King Abdullah University of Science and Technology’s (KAUST) campus along the Red Sea houses one of the world’s most advanced collection of labs.
In these buildings KAUST’s internationally renowned researchers are addressing humanity’s most urgent scientific challenges related to energy and the environment, including water conservation, energy efficiency and food production.
Integrated into the architecture of the local environment, KAUST’s 27 buildings include 5.5 million square feet of space and were designed and constructed in just under 30 months. The campus includes two million square feet of labs spread across four interconnected, 500,000-sq.-ft. buildings.
The team designed the campus as a singular meta-building with all spaces interconnected and served from a common base. This organization improves energy performance, facilitates collaboration and gives the campus a distinct sense of place.
Making the campus as compact as possible addresses the intense sun and formidable climate while improving proximities among researchers, academics and students. With a compact arrangement, traditional boundaries between buildings begin to dissolve. This feeling is heightened by the occurrence of conference rooms, gardens, shaded courtyards and other programmed spaces bridging the spaces between buildings.
A critical role of buildings in this part of the world is to protect people from the intense sun. At KAUST, shade is provided in a monumental way and the act of shading is celebrated. Dynamic shadows register the movement of time while changing, dappled light brings character to the space.
LEED Platinum in the Desert
The team’s goal was to significantly reduce the environmental footprint of all KAUST campus buildings within the project scope.
The Arabic Bedouin tent inspired designers to create a monumental roof system that spans across building masses to block sun on building facades and into the pedestrian spine, to facilitate natural ventilation and to filter light. Solar panels covering the surface capture the sun’s energy. Passive ventilation strategies of the traditional Arabic house influenced the design of iconic, solar-powered wind towers that harness energy from the sun and wind to passively create air flow in pedestrian walkways. Similar to Arabic screening called ‘mashrabiya,’ the campus shades windows and skylights with an integral shading system that reduce heat loads while creating dramatic dappled light.
Despite the challenges of building the campus in Saudi Arabia’s desert climate, KAUST became the world’s largest LEED Platinum project at the time of its certification.
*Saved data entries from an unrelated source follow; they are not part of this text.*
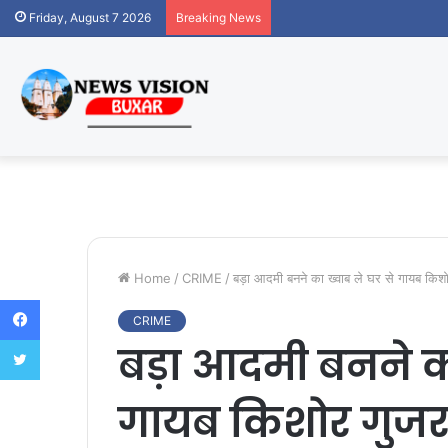
Friday, August 7 2026
Breaking News
Home
/
CRIME
/
बड़ा आदमी बनने का ख्वाब ले घर से गायब किश
Facebook
CRIME
Twitter
बड़ा आदमी बनने का
गायब किशोर गुजर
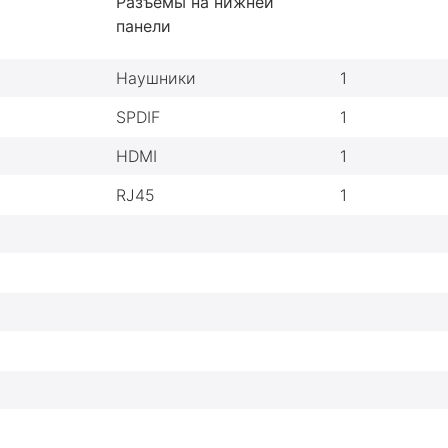
Разъемы на нижней
панели
Наушники
1
SPDIF
1
HDMI
1
RJ45
1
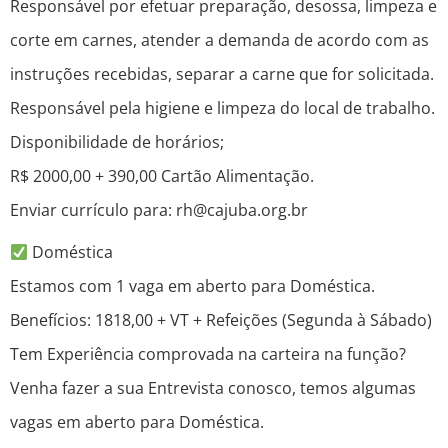
Responsável por efetuar preparação, desossa, limpeza e
corte em carnes, atender a demanda de acordo com as
instruções recebidas, separar a carne que for solicitada.
Responsável pela higiene e limpeza do local de trabalho.
Disponibilidade de horários;
R$ 2000,00 + 390,00 Cartão Alimentação.
Enviar currículo para: rh@cajuba.org.br
Doméstica
Estamos com 1 vaga em aberto para Doméstica.
Benefícios: 1818,00 + VT + Refeições (Segunda à Sábado)
Tem Experiência comprovada na carteira na função?
Venha fazer a sua Entrevista conosco, temos algumas
vagas em aberto para Doméstica.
By integrating sustainability into the site planning, community organization, building design and campus operations, the university is demonstrating new ways to build in the region and promoting responsible stewardship of the environment.
“The [Lab of the Year] judges were impressed with KAUST on multiple fronts. The total flexibility, high hat areas for research, ability to attract world-class talent, LEED Platinum status, livability, and sustainability all contributed to its selection as a winner.” — R&D Magazine
New Research Paradigm
Exceptionally flexible building shells and universal floor plates accommodate virtually every lab type in fulfilling KAUST’s vision of setting a “new paradigm for research in the Middle East.”
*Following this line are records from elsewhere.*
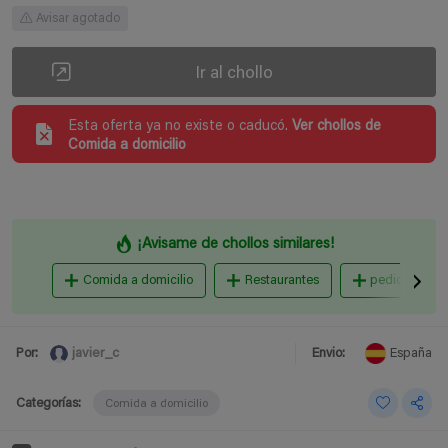
Avisar agotado
Ir al chollo
Esta oferta ya no existe o caducó.
Ver chollos de
Comida a domicilio
¡Avisame de chollos similares!
Comida a domicilio
Restaurantes
pedidos domi
javier_c
Por:
Envio:
España
Categorías:
Comida a domicilio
Interaction and collaboration is vital to a rigorous, thriving research environment. The design celebrates gathering by placing social spaces and collaborative zones in highly visible spots with the best views.
R&D Magazine awarded KAUST its highest honor, Lab of the Year, noting that the campus “contains just about every modern lab concept known today.” This includes interchangeable lab neighborhoods, flexible lab support zones, grid planning, kit-of-parts furniture, walkable interstitial space, collaboration spaces, large circulation spines, high-height pilot areas and lab daylighting.
Integrated Engineering Systems
HOK’s mechanical, electrical, plumbing and structural engineers led multiple design teams following parallel paths to support the construction of high-performance space across 27 buildings. Several innovative engineering strategies contribute to exceptional performance in the areas of energy and water reduction.
The harsh climatic conditions along the Red Sea made the landscape architecture strategies for KAUST extremely important. The team selected plants, materials, structures and streetscape furnishings based on their ability to withstand the hot, humid, marine climate.
Illuminating a Campus
The charge of the university is to promote transformation and discovery of ideas. The buildings manifest themselves with a similar dynamism. With the advent of nightfall, when the setting sun allows for more activity, the campus is designed to reveal a more active, outgoing character.
HOK’s lighting design supported KAUST’S ambitious sustainability goals by achieving every LEED credit possible. This includes satisfying the LEED credit for reducing light pollution while still creating a spectacular nighttime environment.